**Given problem:** Rewrite the entries from their first line through the line containing "locality: Turkey Run", changing "collectors" to "collected by" and keeping all else the same. Give only those lines.

— Start of Data for the task —

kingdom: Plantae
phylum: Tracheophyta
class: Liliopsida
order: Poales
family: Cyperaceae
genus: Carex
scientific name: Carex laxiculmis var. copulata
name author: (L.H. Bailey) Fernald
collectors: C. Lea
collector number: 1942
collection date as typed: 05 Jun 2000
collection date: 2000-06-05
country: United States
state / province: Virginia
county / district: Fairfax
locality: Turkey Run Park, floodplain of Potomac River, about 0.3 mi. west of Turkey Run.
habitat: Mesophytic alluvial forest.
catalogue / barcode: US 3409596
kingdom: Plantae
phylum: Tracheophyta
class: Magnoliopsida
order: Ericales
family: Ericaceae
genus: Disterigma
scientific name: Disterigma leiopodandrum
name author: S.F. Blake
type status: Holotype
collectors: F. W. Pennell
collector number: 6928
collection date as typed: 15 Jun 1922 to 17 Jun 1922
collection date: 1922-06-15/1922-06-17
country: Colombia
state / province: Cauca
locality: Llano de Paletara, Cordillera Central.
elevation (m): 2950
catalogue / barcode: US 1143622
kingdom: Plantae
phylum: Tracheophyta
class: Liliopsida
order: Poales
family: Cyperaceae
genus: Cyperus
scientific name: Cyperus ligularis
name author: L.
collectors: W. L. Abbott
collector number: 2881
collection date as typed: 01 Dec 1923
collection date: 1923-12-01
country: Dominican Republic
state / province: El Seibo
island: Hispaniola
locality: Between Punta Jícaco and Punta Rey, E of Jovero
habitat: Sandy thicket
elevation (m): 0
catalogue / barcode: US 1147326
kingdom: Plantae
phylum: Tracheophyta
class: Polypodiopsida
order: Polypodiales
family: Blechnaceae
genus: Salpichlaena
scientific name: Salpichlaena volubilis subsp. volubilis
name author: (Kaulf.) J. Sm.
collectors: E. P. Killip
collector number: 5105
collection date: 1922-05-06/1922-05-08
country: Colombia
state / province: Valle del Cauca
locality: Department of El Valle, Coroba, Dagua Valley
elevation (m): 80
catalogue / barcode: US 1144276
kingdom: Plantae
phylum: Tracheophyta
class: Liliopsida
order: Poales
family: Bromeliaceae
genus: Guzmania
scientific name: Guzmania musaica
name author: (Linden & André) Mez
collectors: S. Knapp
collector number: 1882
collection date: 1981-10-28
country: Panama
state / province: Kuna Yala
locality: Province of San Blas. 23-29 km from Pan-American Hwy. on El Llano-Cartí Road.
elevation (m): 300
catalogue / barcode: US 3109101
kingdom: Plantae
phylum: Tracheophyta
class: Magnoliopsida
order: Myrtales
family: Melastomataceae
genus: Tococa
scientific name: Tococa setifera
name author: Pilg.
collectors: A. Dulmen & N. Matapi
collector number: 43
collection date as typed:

— End of Data for the task —

**Full response:**
kingdom: Plantae
phylum: Tracheophyta
class: Liliopsida
order: Poales
family: Cyperaceae
genus: Carex
scientific name: Carex laxiculmis var. copulata
name author: (L.H. Bailey) Fernald
collected by: C. Lea
collector number: 1942
collection date as typed: 05 Jun 2000
collection date: 2000-06-05
country: United States
state / province: Virginia
county / district: Fairfax
locality: Turkey Run Park, floodplain of Potomac River, about 0.3 mi. west of Turkey Run.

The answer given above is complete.